Cáceres – one of the gems of Extremadura

Cáceres ExtremaduraI’m sitting here wrapped in a warm blanket, wondering what I should post next. I’ve accumulated a lot of material over the past months and there is a long list of great places which are waiting for their chance to be shown on my blog. What is hopefully the last bout of winter weather steers my thoughts to warm places, and this time it’s not Andalucía which springs to mind, but the somewhat warmer Extremadura – one of the hotter destinations I’ve been to in Spain.  I imagine that most of you will be hearing about this place for the first time, and so in a nutshell its – 40 degree heat in the shade, charming Spanish towns and lots of nature. This is what you can expect in Extremadura and to get the ball rolling, today you’re going to see Cáceres.

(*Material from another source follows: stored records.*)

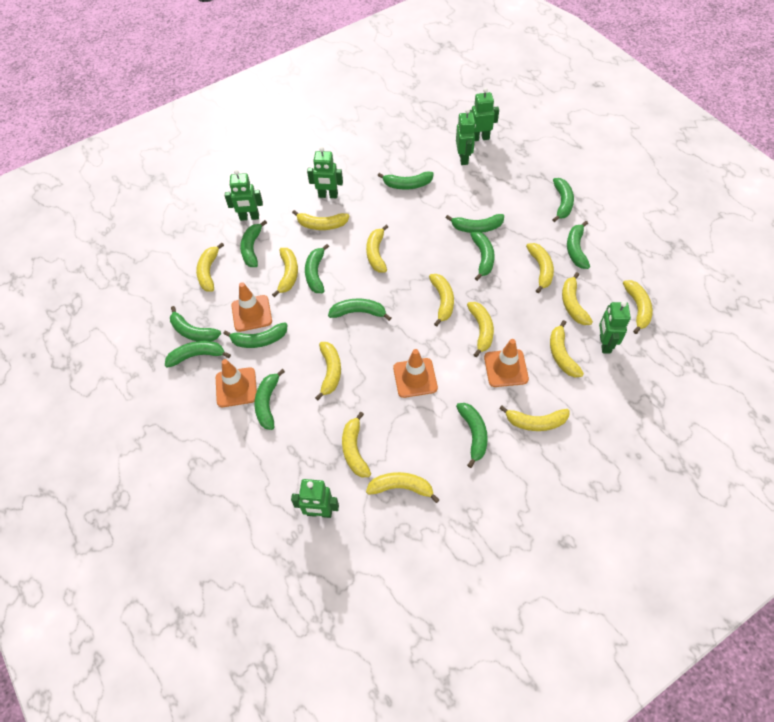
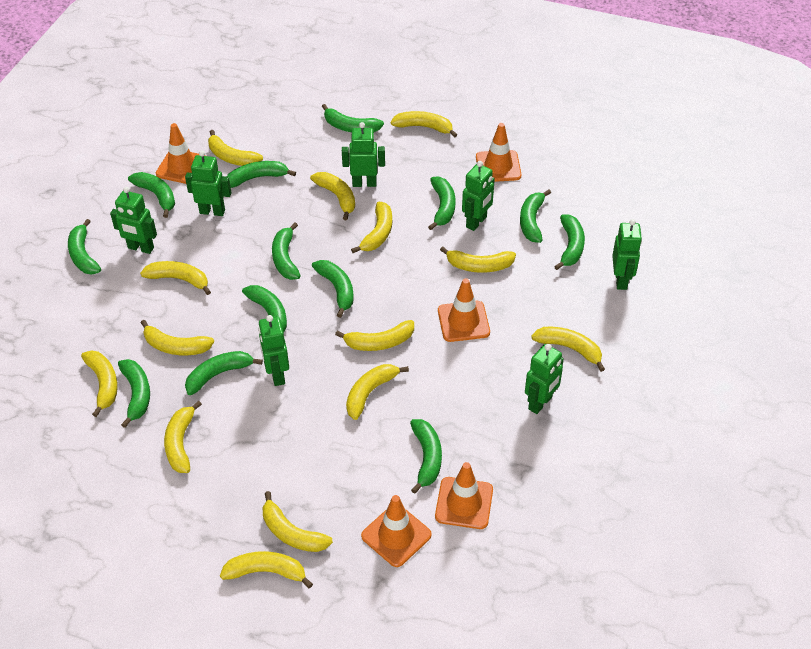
green robot: 6 -> 7
orange traffic cone: 4 -> 5

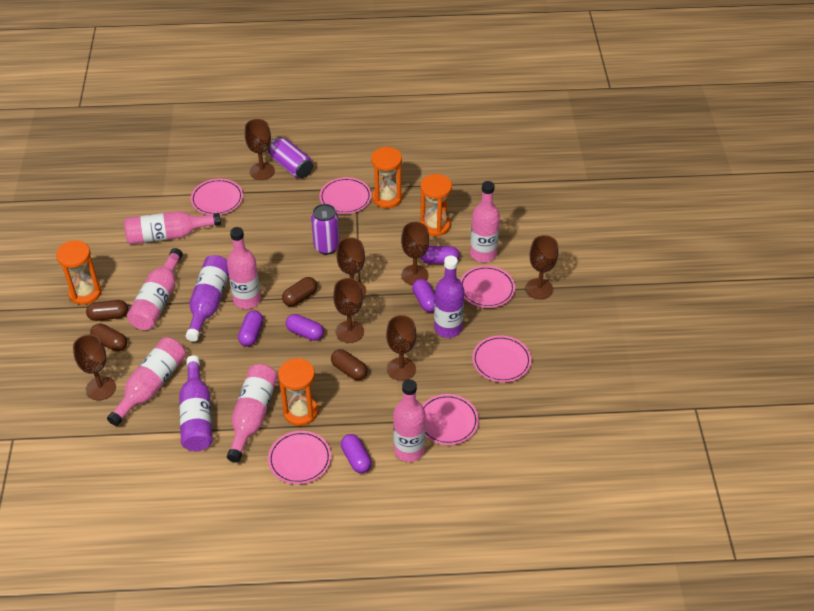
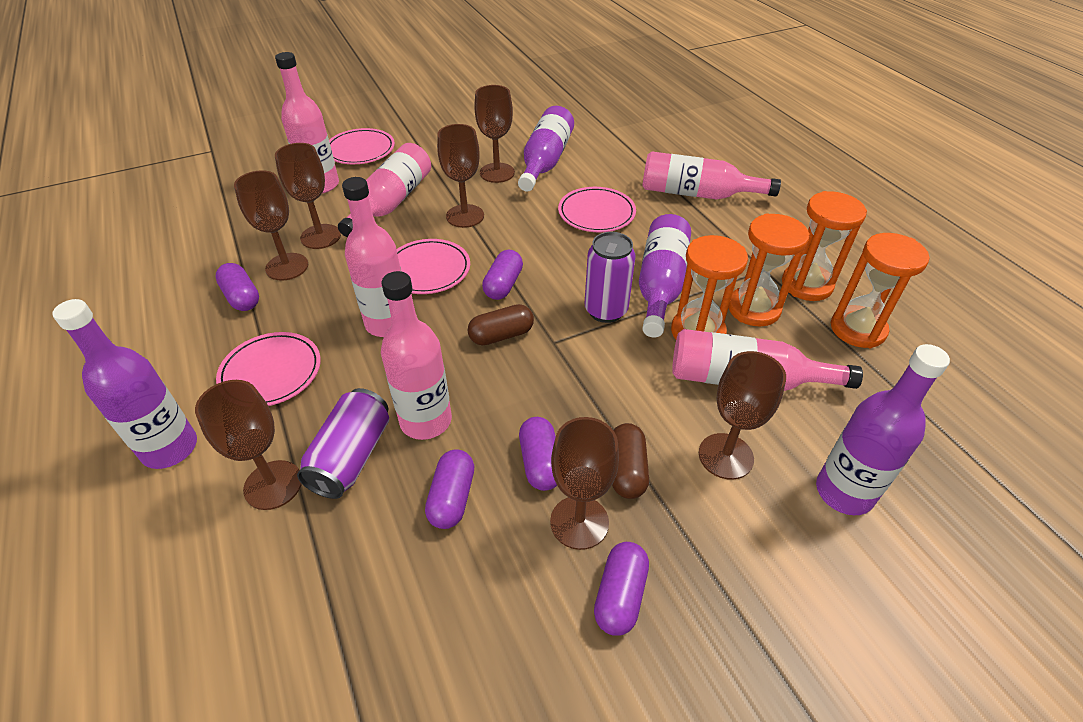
brown capsule: 4 -> 2
pink bottle: 7 -> 6
pink plate: 6 -> 4
purple bottle: 3 -> 4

If in the middle of the Spanish summer, you happen to mention in casual conversation that you’re in fact planning to go to Extremadura, you’ll more than likely be met by a gaze which looks at you suspiciously as if asking “what are you on?” Even locals seem confused by the tourists choosing to visit at this time of year. The aforementioned 40 degree heat with no beach or sea within easy reach make natural pools in the nearby mountains the only source of respite for the citizens of the town and their guests. Anyhow, I guess I have to admit that we tend to travel to places in their respective low-season’s and the truth is that we never regret it. Blazing heat or rain are of no consequence and never seem to ruin our trips. You can fall in love with Cáceres even in with the trickiest weather conditions. Yes, it made a really good impression on me, as it seems different to the other Spanish towns I have visited and let’s agree, that over the past years there have been quite a few. Cáceres was particularly enjoyable after sunset, as once the temperature begins to drop to more endurable levels, the town wakes and the atmosphere is amazing! Wandering within the walls of the old town, you find yourself as if in a different era, or even a different world. There’s a wonderful ambiance from centuries past, with narrow streets, town palaces and churches which must certainly hide many legends and stories. You certainly don’t need to stretch your imagination too much to feel something special.

In my opinion, Cáceres should certainly be high up on the list of places that you have to visit in Spain. High season here is Easter Week, where traditional Spanish traditions are celebrated in their full splendor. There is only one thing which slightly dampens the delight I feel regarding Cáceres and it stems from the fact that this particular region of Spain is closely tied to the history of Mexico – one of the countries I truly love. Many conquistadors hailed from Extremadura, and the past is a difficult one in this regard. When I arrived in Cáceres, I felt, in part, as if I were in Mexico – just a little. It’s difficult not to think that the wealth and splendor you see around you, not only in Cáceres, but in other parts of Spain, is in some part built upon the suffering of South and Central America. History is not always bright and glorious, and in this case, Spain’s history does have its darker periods, as is true of other countries.

If you can, make sure to put Cáceres on the list of places that you intend to see in Spain and in doing so, don’t forget about Trujillo & Merida, which I’ll show you in the near future.